I’ve been trying for some time to learn and actually understand how Backpropagation (aka backward propagation of errors) works and how it trains the neural networks. Since I encountered many problems while creating the program, I decided to write this tutorial and also add a completely functional code that is able to learn the XOR gate.

Since it’s a lot to explain, I will try to stay on subject and talk only about the backpropagation algorithm.

## 1. What is Backpropagation?

Backpropagation is a supervised-learning method used to train neural networks by adjusting the weights and the biases of each neuron.

Important: do NOT train for only one example, until the error gets minimal then move to the next example - you have to take each example once, then start again from the beginning.

Steps:

1. forward propagation - calculates the output of the neural network
2. back propagation - adjusts the weights and the biases according to the global error

In this tutorial I’ll use a 2-2-1 neural network (2 input neurons, 2 hidden and 1 output). Keep an eye on this picture, it might be easier to understand.

## 2. How it works?

1. initialize all weights and biases with random values between 0 and 1
2. calculate the output of the network
3. calculate the global error
4. adjust the weights of the output neuron using the global error
5. calculate the hidden neurons’ errors (split the global error)
6. adjust the hidden neurons’ weights using their errors
7. go to step 2) and repeat this until the error gets minimal

## 3. Some math…

As any neural network requires an activation function, we’ll use sigmoid activation. The main idea is to adjust that function so it will produce the correct output (and the minimum error). This is done by modifying the weights and the biases.
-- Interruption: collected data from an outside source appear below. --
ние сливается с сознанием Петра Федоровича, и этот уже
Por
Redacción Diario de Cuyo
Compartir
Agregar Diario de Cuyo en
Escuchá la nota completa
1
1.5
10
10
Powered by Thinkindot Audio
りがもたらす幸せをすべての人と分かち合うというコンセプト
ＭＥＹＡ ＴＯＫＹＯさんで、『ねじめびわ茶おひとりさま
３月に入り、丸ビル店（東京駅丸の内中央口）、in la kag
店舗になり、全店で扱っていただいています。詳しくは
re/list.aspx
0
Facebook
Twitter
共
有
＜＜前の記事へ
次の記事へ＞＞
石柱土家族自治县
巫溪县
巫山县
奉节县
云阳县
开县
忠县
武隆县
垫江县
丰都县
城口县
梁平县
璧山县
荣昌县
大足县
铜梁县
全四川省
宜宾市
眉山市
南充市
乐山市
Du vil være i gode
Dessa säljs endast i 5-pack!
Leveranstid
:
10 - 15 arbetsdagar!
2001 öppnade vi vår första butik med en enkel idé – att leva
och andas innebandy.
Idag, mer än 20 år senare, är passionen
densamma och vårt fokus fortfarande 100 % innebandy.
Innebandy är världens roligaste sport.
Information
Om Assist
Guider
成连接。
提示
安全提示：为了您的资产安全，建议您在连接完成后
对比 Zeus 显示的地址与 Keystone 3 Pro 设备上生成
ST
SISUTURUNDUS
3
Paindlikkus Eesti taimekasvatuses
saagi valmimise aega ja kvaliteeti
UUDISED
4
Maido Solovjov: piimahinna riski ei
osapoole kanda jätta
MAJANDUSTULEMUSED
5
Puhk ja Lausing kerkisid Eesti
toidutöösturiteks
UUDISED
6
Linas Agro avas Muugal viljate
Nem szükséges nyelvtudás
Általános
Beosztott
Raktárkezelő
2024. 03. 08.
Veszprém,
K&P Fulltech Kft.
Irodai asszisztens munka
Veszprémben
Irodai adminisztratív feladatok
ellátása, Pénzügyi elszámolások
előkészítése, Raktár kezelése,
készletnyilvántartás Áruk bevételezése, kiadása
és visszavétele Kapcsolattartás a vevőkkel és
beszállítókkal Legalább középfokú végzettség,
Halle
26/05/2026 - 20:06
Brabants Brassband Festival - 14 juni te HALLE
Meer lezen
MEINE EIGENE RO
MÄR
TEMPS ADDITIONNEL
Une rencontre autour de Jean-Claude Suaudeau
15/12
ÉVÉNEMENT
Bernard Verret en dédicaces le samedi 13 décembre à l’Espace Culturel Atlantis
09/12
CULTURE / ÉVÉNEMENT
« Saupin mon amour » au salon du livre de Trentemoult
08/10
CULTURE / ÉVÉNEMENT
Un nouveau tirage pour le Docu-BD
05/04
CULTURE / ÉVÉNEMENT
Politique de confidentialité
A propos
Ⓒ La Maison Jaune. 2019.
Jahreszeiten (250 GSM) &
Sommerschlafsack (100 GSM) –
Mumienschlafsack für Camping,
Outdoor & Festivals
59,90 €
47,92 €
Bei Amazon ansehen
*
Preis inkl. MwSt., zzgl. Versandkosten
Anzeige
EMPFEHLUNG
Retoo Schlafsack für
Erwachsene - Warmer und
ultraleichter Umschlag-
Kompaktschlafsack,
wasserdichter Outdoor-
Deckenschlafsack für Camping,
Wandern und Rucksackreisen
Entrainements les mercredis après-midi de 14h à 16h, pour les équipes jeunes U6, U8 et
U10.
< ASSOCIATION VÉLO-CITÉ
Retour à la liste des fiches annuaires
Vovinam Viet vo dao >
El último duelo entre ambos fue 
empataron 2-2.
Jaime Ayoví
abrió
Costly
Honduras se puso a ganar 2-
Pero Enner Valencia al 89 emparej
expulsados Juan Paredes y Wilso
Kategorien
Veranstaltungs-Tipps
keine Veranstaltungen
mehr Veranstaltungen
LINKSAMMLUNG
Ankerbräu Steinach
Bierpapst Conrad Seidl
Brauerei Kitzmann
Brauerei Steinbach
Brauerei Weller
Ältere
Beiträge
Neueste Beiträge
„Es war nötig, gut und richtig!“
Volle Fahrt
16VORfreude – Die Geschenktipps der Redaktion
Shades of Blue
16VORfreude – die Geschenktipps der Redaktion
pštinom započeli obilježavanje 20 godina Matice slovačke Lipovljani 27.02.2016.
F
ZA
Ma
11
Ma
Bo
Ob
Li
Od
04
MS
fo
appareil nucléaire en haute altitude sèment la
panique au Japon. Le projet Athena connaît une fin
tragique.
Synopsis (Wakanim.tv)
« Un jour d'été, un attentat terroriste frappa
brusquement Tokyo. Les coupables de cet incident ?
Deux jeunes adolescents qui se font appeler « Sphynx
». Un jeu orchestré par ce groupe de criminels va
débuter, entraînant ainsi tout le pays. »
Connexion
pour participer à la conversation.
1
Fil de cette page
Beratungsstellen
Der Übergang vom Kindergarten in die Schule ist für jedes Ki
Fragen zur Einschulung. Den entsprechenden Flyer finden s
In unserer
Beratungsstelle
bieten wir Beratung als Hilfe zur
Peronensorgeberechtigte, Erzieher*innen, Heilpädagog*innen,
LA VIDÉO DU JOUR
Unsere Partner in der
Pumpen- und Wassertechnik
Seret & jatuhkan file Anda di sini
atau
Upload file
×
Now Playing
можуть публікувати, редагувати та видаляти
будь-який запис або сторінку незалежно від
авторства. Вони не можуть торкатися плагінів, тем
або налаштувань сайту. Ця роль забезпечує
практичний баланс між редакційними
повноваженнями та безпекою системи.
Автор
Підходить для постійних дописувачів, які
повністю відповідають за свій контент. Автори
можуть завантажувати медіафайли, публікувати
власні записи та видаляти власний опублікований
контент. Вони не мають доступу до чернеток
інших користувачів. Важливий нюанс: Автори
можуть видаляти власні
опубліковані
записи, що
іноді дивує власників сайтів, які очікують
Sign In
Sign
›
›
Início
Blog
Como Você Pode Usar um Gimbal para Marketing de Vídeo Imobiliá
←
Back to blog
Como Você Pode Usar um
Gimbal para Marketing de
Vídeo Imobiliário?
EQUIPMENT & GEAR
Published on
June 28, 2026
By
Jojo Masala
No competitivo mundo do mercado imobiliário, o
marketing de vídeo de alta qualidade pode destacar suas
Its graph looks like this (note that the output values range from 0 to 1)

Sigmoid formulas that we’ll use (where f(x) is our sigmoid function)

1) Basic sigmoid function:
$f(x) = \frac{1}{1+e^{-x}}$

2) Sigmoid Derivative (its value is used to adjust the weights using gradient descent):
$f'(x) = f(x)(1-f(x))$

Backpropagation always aims to reduce the error of each output. The algorithm knows what output is correct when the error is getting under a threshold.

For a better understanding of this, take a look at the graph below which shows the error, based on the output:

I won’t dive into the gradient descent method, as I wrote a separate article that contains both theory and examples.

## 4. Formulas

Calculate the output of a neuron (f is the sigmoid function, f’ is the derivative of f, aka df/dx):
actualOutput = f(weights[0] * inputs[0] + weights[1] * inputs[1] + biasWeight)

Calculate the global error (error for the output neuron)
globalError = f’(output) * (desiredOutput - actualOutput)

Adjust the weights/bias of the output neuron
W13 += globalError * input13
W23 += globalError * input23
bias += globalError

Calculate the error for each hidden neuron
error1 = f’(x) * globalError * W13
error2 = f’(x) * globalError * W23

Adjust the weights of the hidden neurons

-» first hidden neuron
W11 += error1 * input11
W21 += error1 * input21
bias1 += error1;

-» second hidden neuron
W12 += error2 * input12
W22 += error2 * input22
bias2 += error2;

## 5. The code

The best part and also the easiest. There are many things backpropagation can do but as an example we can make it learn the XOR gate…since it’s so special.
I used 2 classes just to make everything more “visible” and OOP-ish.

Note: it requires about 2000 epochs to learn.

## 7. Wrong values?

Yep, this happens sometimes, when the algorithm gets stuck on the local minima: the algorithm thinks it has found the minimum error, it doesn’t know that the error could be even smaller.

This is usually solved by resetting the weights of the neural network and training again.